## Random Forest
This notebook fits a Random Forest model to the Scania Trucks Air Pressure System (APS) predictive maintenance dataset, obtained from [UCI's data repository](https://archive.ics.uci.edu/ml/datasets/APS+Failure+at+Scania+Trucks). 

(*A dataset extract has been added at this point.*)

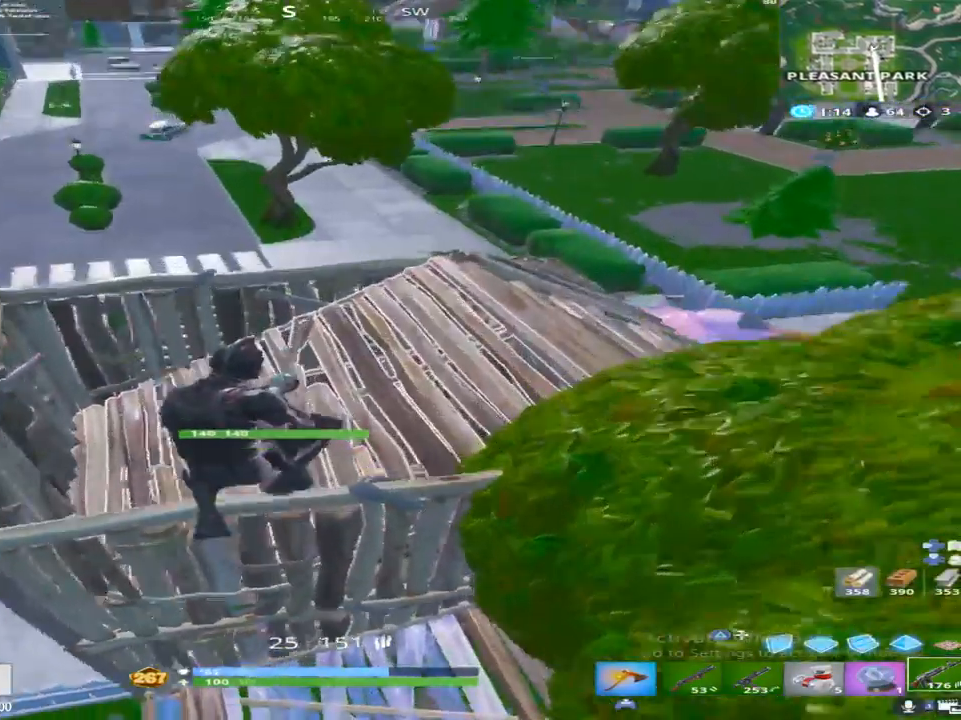
{"buttons": [], "left_stick": "up", "right_stick": "right", "events": [[67, "right_stick", "center"], [183, "right_stick", "up-left"], [317, "right_stick", "up-right"], [450, "right_stick", "right"]]}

In the Logistic Regression & Naive Bayes notebooks, grid searches were used for hyperparameter tuning. However, significantly more computational resources are required to fit a Random Forest model. Thus, this notebook will use Bayesian Optimization in lieu of grid search.

In [1]:
import pandas as pd
import numpy as np
import matplotlib.pyplot as plt
import seaborn as sns

from hyperopt import fmin, tpe, hp, Trials
from hyperopt.early_stop import no_progress_loss
from collections import defaultdict
from functools import partial

from sklearn.impute import SimpleImputer
from sklearn.metrics import auc, roc_curve, precision_recall_curve, make_scorer, confusion_matrix
from sklearn.ensemble import RandomForestClassifier

from sklearn.pipeline import Pipeline
from sklearn.model_selection import cross_val_score

from imblearn.over_sampling import SMOTE
from imblearn.pipeline import Pipeline as imbPipeline

sns.set()

### Load Data

In [2]:
df_train = pd.read_csv(r'./data/aps_failure_training_set_data_only.csv')

In [3]:
# df --> X_train & y_train
X_train = df_train.drop('class', axis=1)
y_train = df_train['class']

### Bayesian Optimization

In [4]:
def calc_misclassification_cost(y, y_pred):
    tn, fp, fn, tp = confusion_matrix(y, y_pred).ravel()
    return 10*fp + 500*fn


misclassification_cost = make_scorer(
    calc_misclassification_cost,
    greater_is_better=False,
    needs_proba=False,
    needs_threshold=False
)

In [5]:
class LogFile:
    def __init__(self, file_path):
        self.i = 1
        self.file_path = file_path
        pass

    def write_log_file(self, cv_mean_cost, params, params_skl):
        
        # Initialize
        dd = defaultdict(list)

        # Combine hyperopt params & skl params
        for d in (params, params_skl):
            for key, value in d.items():
                dd[key].append(value)

        # Create df & add iteration / cost
        df = pd.DataFrame(dd, index=['hyperopt', 'sklearn'])
        df['Iteration'] = self.i
        df['cv_mean_cost'] = cv_mean_cost

        # Reorder & append to log file
        df = df[['Iteration', 'cv_mean_cost', *dd.keys()]]

        # Write header
        if self.i == 1:
            df.to_csv(self.file_path, mode='w', header=True)
        else:
            df.to_csv(self.file_path, mode='a', header=False)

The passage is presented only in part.